**YOUR GOAL**
Copy all lines in the material holding the string "down".

--- --- ---

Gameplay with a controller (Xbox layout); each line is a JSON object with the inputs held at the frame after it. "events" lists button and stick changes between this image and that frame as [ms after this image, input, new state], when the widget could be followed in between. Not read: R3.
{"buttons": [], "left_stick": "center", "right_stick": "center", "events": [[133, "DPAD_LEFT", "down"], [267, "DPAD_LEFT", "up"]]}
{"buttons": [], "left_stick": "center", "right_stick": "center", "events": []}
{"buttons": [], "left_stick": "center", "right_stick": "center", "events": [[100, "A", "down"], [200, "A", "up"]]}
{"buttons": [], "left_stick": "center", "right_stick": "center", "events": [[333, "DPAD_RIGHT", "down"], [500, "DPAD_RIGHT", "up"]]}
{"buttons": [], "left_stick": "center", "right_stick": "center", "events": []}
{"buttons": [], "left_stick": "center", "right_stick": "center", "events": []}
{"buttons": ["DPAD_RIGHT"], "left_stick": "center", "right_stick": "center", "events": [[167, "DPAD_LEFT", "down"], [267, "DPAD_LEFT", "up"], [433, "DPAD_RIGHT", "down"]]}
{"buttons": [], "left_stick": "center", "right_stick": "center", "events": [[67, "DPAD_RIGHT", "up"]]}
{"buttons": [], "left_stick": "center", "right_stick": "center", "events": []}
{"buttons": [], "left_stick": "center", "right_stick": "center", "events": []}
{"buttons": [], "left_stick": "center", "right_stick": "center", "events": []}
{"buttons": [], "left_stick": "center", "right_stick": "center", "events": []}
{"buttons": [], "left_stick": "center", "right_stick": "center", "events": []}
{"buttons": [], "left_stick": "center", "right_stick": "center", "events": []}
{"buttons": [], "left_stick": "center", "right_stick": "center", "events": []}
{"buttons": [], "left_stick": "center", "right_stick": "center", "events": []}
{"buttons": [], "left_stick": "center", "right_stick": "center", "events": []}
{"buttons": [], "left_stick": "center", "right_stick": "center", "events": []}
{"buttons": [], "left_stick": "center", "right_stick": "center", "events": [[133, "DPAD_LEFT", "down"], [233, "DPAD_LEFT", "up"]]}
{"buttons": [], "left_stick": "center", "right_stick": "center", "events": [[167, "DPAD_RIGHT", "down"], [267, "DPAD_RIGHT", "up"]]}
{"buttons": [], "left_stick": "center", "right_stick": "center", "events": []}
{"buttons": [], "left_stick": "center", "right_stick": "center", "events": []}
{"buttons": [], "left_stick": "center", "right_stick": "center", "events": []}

--- --- ---

**COMPLETED TASK**
{"buttons": [], "left_stick": "center", "right_stick": "center", "events": [[133, "DPAD_LEFT", "down"], [267, "DPAD_LEFT", "up"]]}
{"buttons": [], "left_stick": "center", "right_stick": "center", "events": [[100, "A", "down"], [200, "A", "up"]]}
{"buttons": [], "left_stick": "center", "right_stick": "center", "events": [[333, "DPAD_RIGHT", "down"], [500, "DPAD_RIGHT", "up"]]}
{"buttons": ["DPAD_RIGHT"], "left_stick": "center", "right_stick": "center", "events": [[167, "DPAD_LEFT", "down"], [267, "DPAD_LEFT", "up"], [433, "DPAD_RIGHT", "down"]]}
{"buttons": [], "left_stick": "center", "right_stick": "center", "events": [[133, "DPAD_LEFT", "down"], [233, "DPAD_LEFT", "up"]]}
{"buttons": [], "left_stick": "center", "right_stick": "center", "events": [[167, "DPAD_RIGHT", "down"], [267, "DPAD_RIGHT", "up"]]}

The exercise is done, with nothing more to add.